### PROBLEM STATEMENT
Please state the number of lines in the records below that contain the string "inseriamo", and nothing further.

*** AVAILABLE DATA Section Begins ***

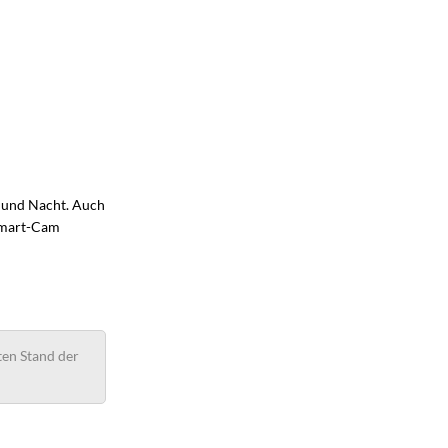
g und Nacht. Auch
 Smart-Cam
ten Stand der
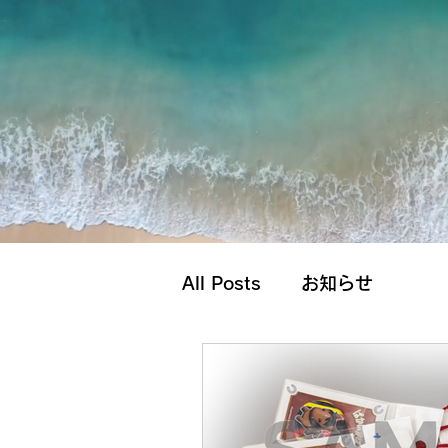
All Posts
お知らせ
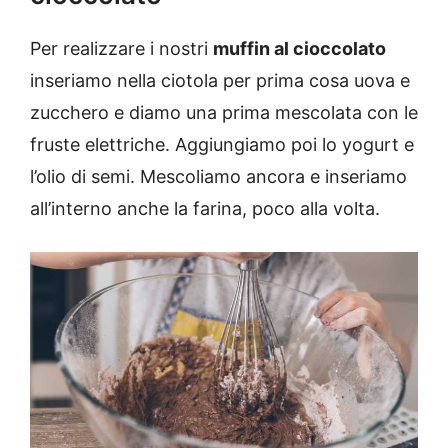
Per realizzare i nostri
muffin al cioccolato
inseriamo nella ciotola per prima cosa uova e
zucchero e diamo una prima mescolata con le
fruste elettriche. Aggiungiamo poi lo yogurt e
l’olio di semi. Mescoliamo ancora e inseriamo
all’interno anche la farina, poco alla volta.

*** AVAILABLE DATA Section Ends ***

### ANSWER TO THIS EXERCISE
2